* [Assignment]: Below is a block of records: output all of them exactly and leave out the pictures.

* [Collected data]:

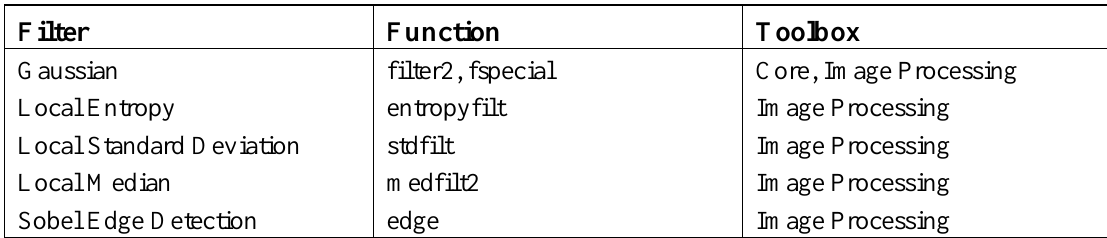
Table 2. Feature extraction filters, the Matlab functions in which they are implemented, and the toolbox which contains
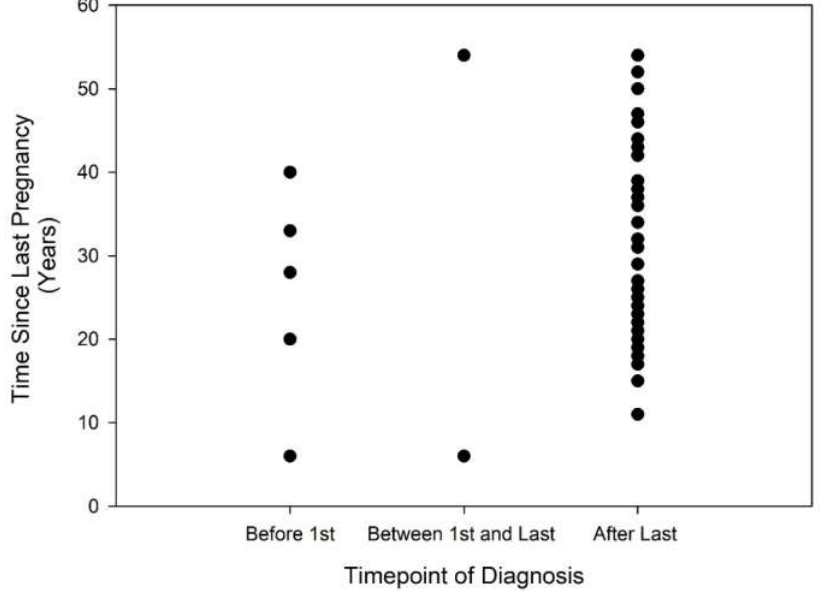
Figure 2. Time since last pregnancy (years) as a function of the timepoint of HHT diagnosis.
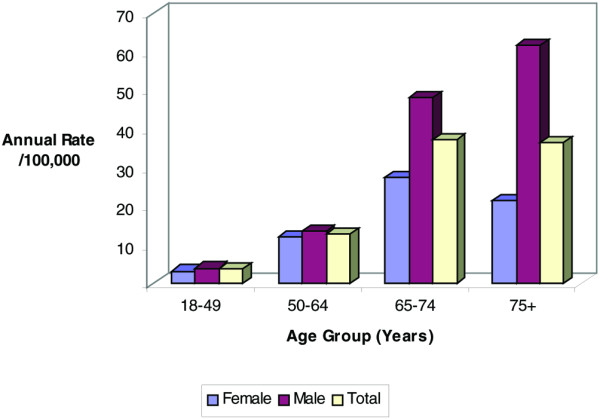
Age and sex-specific mortality rates of severe acute renal failure among adult residents admitted to a Calgary Health Region intensive care unit.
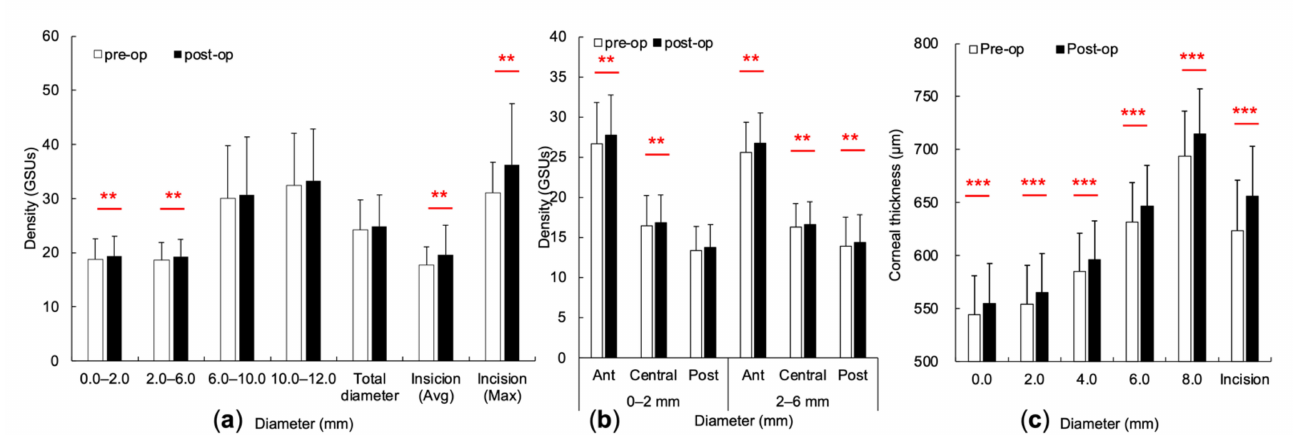
Figure 4. Changes in corneal optical density and corneal thickness regarding concentric diameter and incisional site after cataract surgery. ( a ) Comparison of the corneal optical density (COD) at the concentric diameter and incisional site. ( b ) The concentric CODs in different layers of the cornea at annuli 0.0 to 2.0 mm and 2.0 to 6.0 mm. ( c ) The concentric corneal thickness at zones 0.0 mm, 2.0 mm, 4.0 mm, 6.0 mm, 8.0 mm, and incisional site. ** p < 0.01, and *** p < 0.001, compared to the preoperative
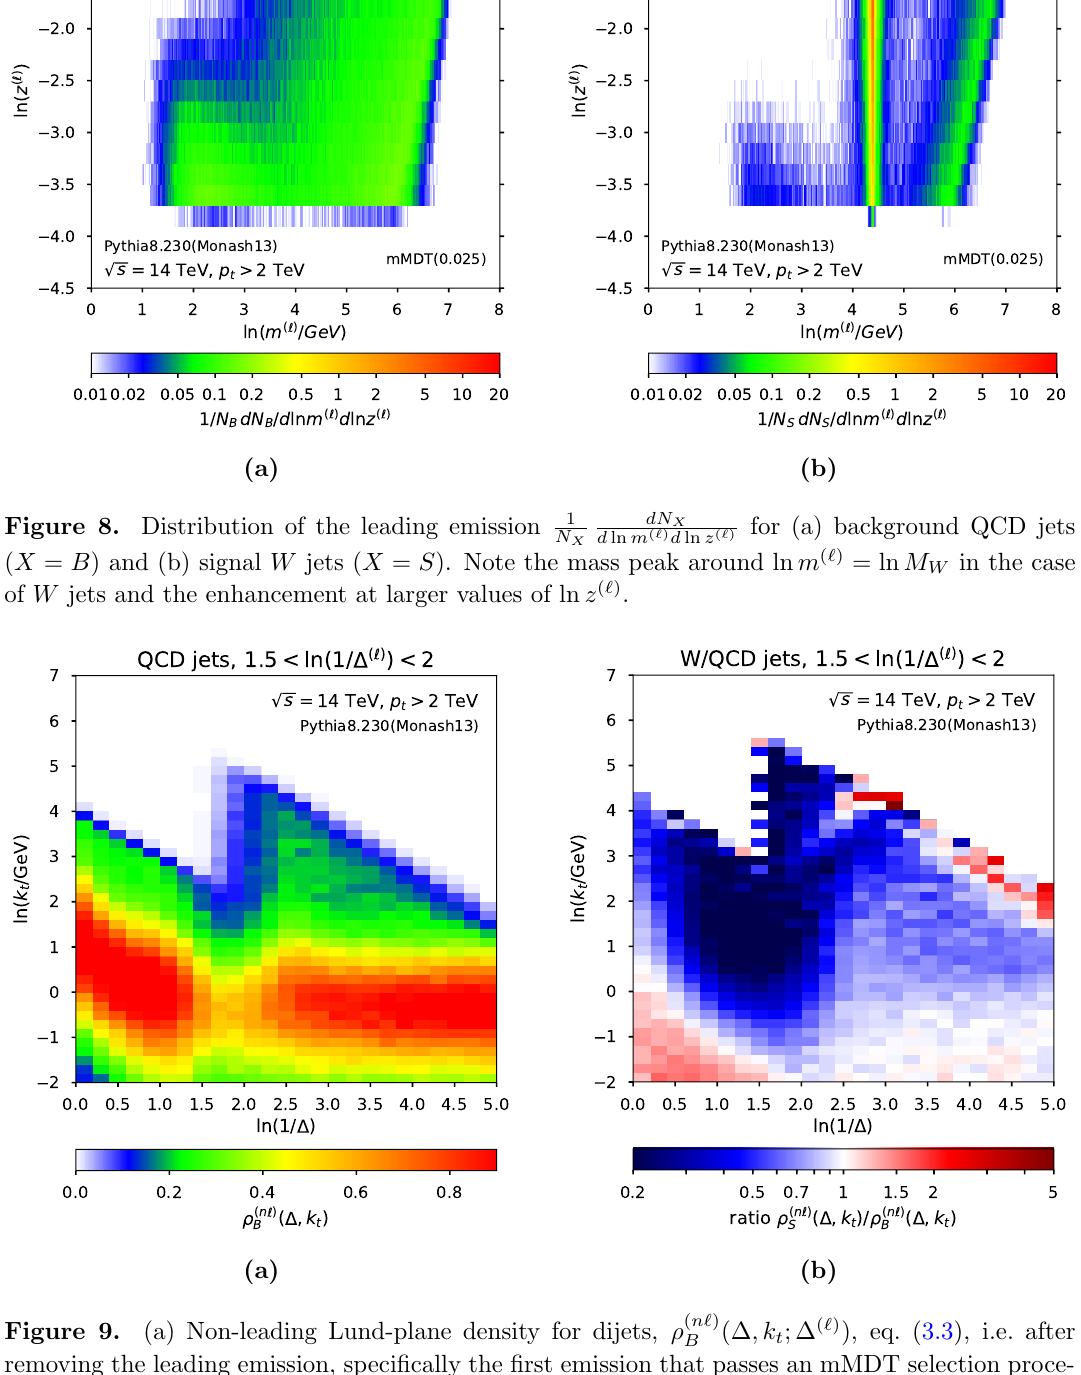
Figure 9. (a) Non-leading Lund-plane density for dijets, (cid:26) ( n‘ ) ((cid:1) ; k t ; (cid:1) ( ‘ ) ), eq. (3.3), i.e. after B removing the leading emission, speci(cid:12)cally the (cid:12)rst emission that passes an mMDT selection proce- dure. (b) Ratio of the W to QCD Lund-plane (cid:26) ( n‘ ) ((cid:1) ; k t ; (cid:1) ( ‘ ) ) densities, whose logarithm is equal S;B to the likelihood function L n‘ of eq. (3.2). Both plots correspond to the choice 1 : 5 < ln 1 = (cid:1) ( ‘ ) <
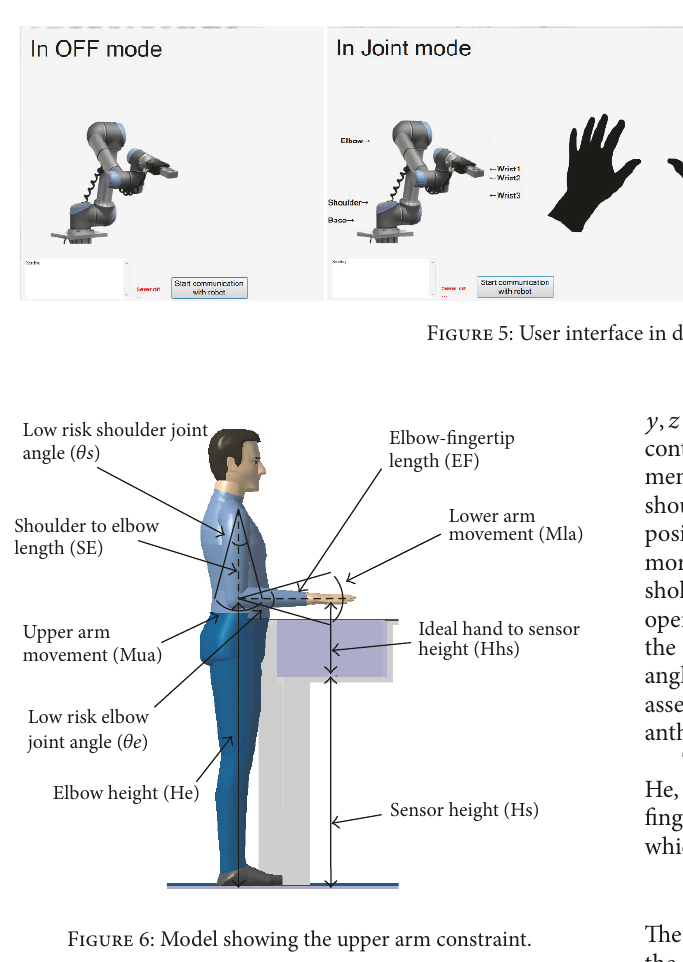
Figure 6: Model showing the upper arm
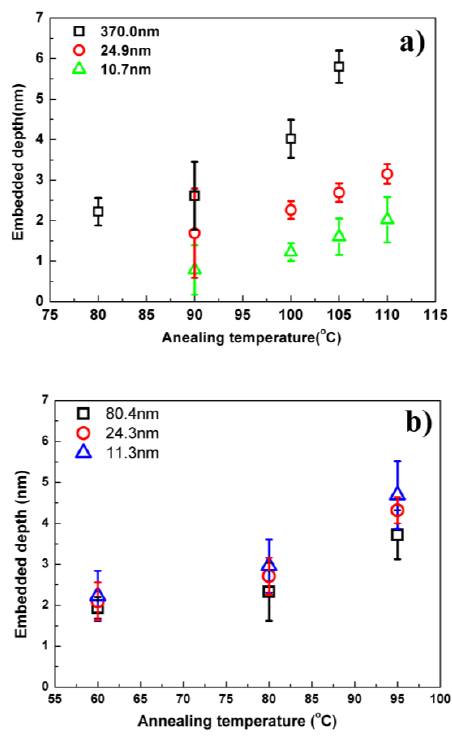
Figure 6. Embedding depth of gold nanoparticle versus annealing temperature on ( a ) PMMA and ( b ) PS thin film with different thicknesses on silicon substrate.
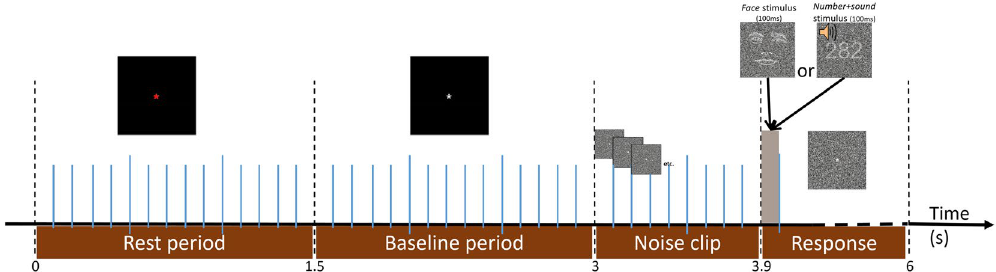
Figure 6. Timeline of a single trial. Each trial is preceded by a rest period, followed by a baseline period (necessary for EEG processing, not reported here), each lasting 1.5 s. A noise clip consisting of 9 random-dot frames of 100 ms each indicates the arrival of the stimulus in a non-stimulus-specific fashion. The stimulus then appears on a noisy visual background for 100 ms. The same noisy background frame then lasts until the participant’s response and times out after 2 s otherwise.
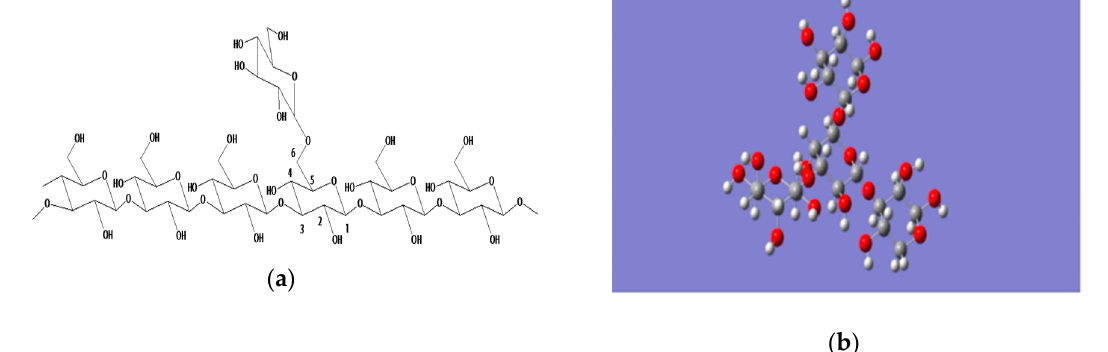
Figure 2. The structure of yeast β -glucan ( a ) One-dimensional structures of yeast β -glucan; ( b ) Three-dimensional structure of yeast β -glucan.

* [Task response]:
Table 2. Feature extraction filters, the Matlab functions in which they are implemented, and the toolbox which contains
Figure 2. Time since last pregnancy (years) as a function of the timepoint of HHT diagnosis.
Age and sex-specific mortality rates of severe acute renal failure among adult residents admitted to a Calgary Health Region intensive care unit.
Figure 4. Changes in corneal optical density and corneal thickness regarding concentric diameter and incisional site after cataract surgery. ( a ) Comparison of the corneal optical density (COD) at the concentric diameter and incisional site. ( b ) The concentric CODs in different layers of the cornea at annuli 0.0 to 2.0 mm and 2.0 to 6.0 mm. ( c ) The concentric corneal thickness at zones 0.0 mm, 2.0 mm, 4.0 mm, 6.0 mm, 8.0 mm, and incisional site. ** p < 0.01, and *** p < 0.001, compared to the preoperative
Figure 9. (a) Non-leading Lund-plane density for dijets, (cid:26) ( n‘ ) ((cid:1) ; k t ; (cid:1) ( ‘ ) ), eq. (3.3), i.e. after B removing the leading emission, speci(cid:12)cally the (cid:12)rst emission that passes an mMDT selection proce- dure. (b) Ratio of the W to QCD Lund-plane (cid:26) ( n‘ ) ((cid:1) ; k t ; (cid:1) ( ‘ ) ) densities, whose logarithm is equal S;B to the likelihood function L n‘ of eq. (3.2). Both plots correspond to the choice 1 : 5 < ln 1 = (cid:1) ( ‘ ) <
Figure 6: Model showing the upper arm
Figure 6. Embedding depth of gold nanoparticle versus annealing temperature on ( a ) PMMA and ( b ) PS thin film with different thicknesses on silicon substrate.
Figure 6. Timeline of a single trial. Each trial is preceded by a rest period, followed by a baseline period (necessary for EEG processing, not reported here), each lasting 1.5 s. A noise clip consisting of 9 random-dot frames of 100 ms each indicates the arrival of the stimulus in a non-stimulus-specific fashion. The stimulus then appears on a noisy visual background for 100 ms. The same noisy background frame then lasts until the participant’s response and times out after 2 s otherwise.
Figure 2. The structure of yeast β -glucan ( a ) One-dimensional structures of yeast β -glucan; ( b ) Three-dimensional structure of yeast β -glucan.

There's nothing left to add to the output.